On commence fort avec ce premier tome d’Ut (intitulé Les Venelles de la faim), une œuvre fleuve proposée en trois volumes de 200 pages chacun pour la VF (deuxième tome à paraître en juin, troisième en août). Dans Ut, les hommes n’existent plus. Ils ont été remplacés par des êtres similaires n’ayant plus aucun lien avec notre logique biologique et mentale ; des sortes de clones qui s’entre-dévorent pour se nourrir, qui ne se reproduisent plus mais qui produisent des ersatz de vie : ici, le concept et la réalité d’enfant n’existent même plus. Un monde glaçant, inhumain, qui fait froid dans le dos. C’est un chaos où tout est renversé : êtres vivants et choses inertes sont interchangeables, fusionnés, transformés, produits dérivés d’une certaine idée déshumanisée de l’existence. Nous sommes à la fois dans Lovecraft, Huxley, le gothique et l’expressionnisme ; certes un récit de SF et d’horreur, mais avec aussi en arrière-plan tout un pan de notre histoire, la plus sombre, avec ce portail de corps qui ne peut que faire penser aux camps de concentration nazis – sûrement pas une extrapolation abusive de ma part quand on se rend compte à quel point il est question ici de déshumanisation, d’anéantissement du corps et de la lignée, de la pensée...

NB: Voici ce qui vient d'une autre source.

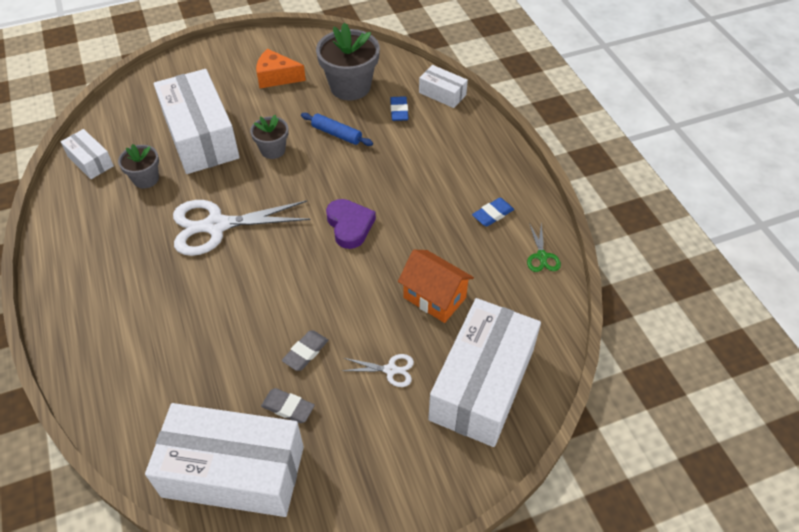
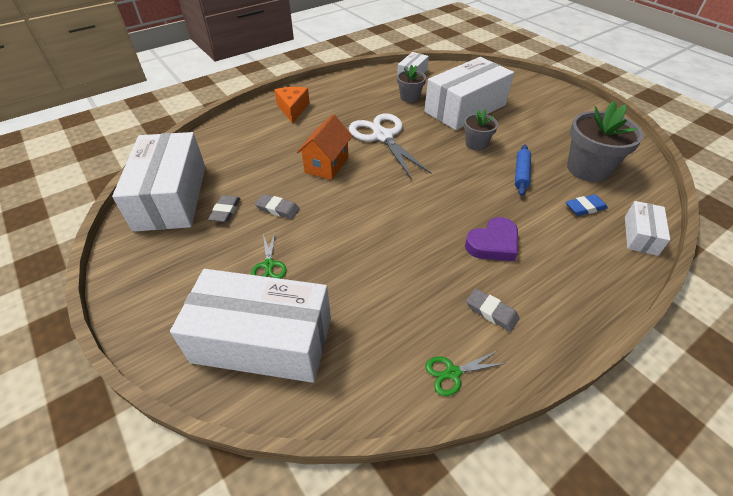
camera: 75 degrees right, 5 degrees down
orange cheese [256,49,306,88] -> orange cheese moved to [275,87,310,124]
purple heart [326,199,376,249] -> purple heart moved to [465,217,518,261]
white scissors [342,354,414,387] -> green scissors [251,233,287,279]
orange house [398,250,474,323] -> orange house moved to [297,114,352,180]
blue eraser [472,198,514,227] -> grey eraser [466,288,519,332]

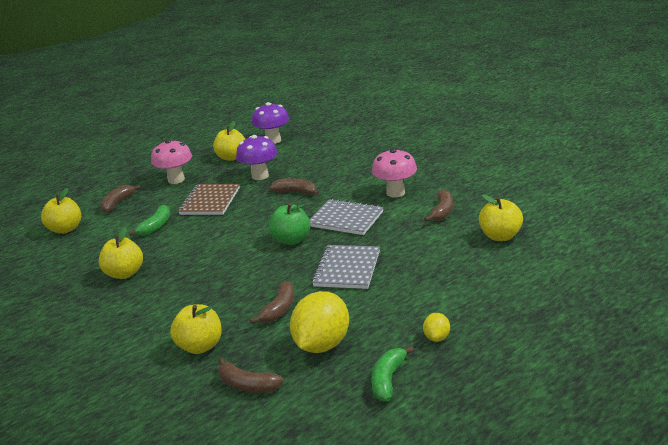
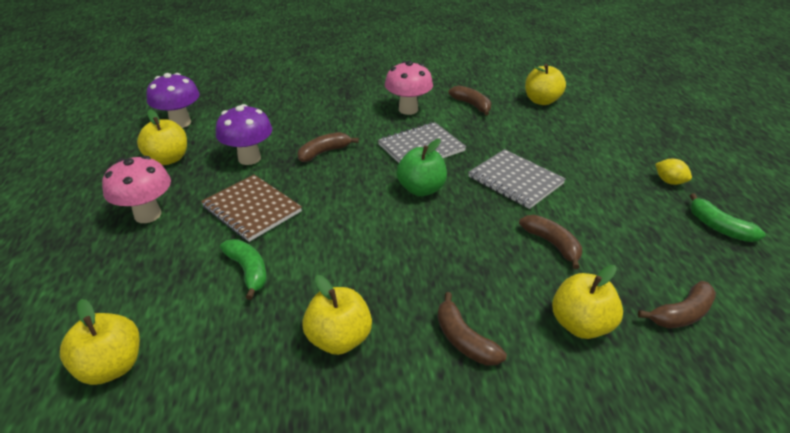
camera: 60 degrees left, 10 degrees up
brown banana [100,185,141,213] -> brown banana moved to [437,292,507,365]
yellow lemon [290,291,349,353] -> none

Avec Ut, nous plongeons dans un univers dystopique, post-apocalyptique, où plus rien n’existe tel qu’on le connaît aujourd’hui. Quand je dis « plonger », je pèse mes mots, car dès le départ l’auteur et l’artiste ne nous laissent pas le choix, pas le temps, sans aucune explication ou presque : juste un contexte nouveau auquel nous devons nous habituer. Et rien par la suite ne viendra nous donner la main afin de nous éclairer : l’œuvre est volontairement et férocement labyrinthique, mystérieuse, s’éloignant d’une narration par trop linéaire pour mieux nous offrir des séquences étranges dont on ne comprend pas tout, mais qui finissent par faire sens au fil des pages ; en fait, l’auteur fait souvent plus appel à notre ressenti qu’à notre analyse, peut-être pour mieux atteindre notre fibre intime... Je ne vous dirai donc pas grand-chose de l’histoire, car elle ne se raconte pas, elle se lit/vit, mais sachez tout de même que dans ce monde effroyable, les destins d’Ut (homme de main aussi violent qu’ingénu qui semble revivre depuis qu’il a adopté un chat qu’il nomme Léopold), Iranon (un mystérieux être recherchant ses origines tout aussi mystérieuses), Labienus (le sculpteur-architecte-généticien fou), Yersinia (la petite fille insupportable et à moitié cinglée) et quelques autres vont se croiser douloureusement.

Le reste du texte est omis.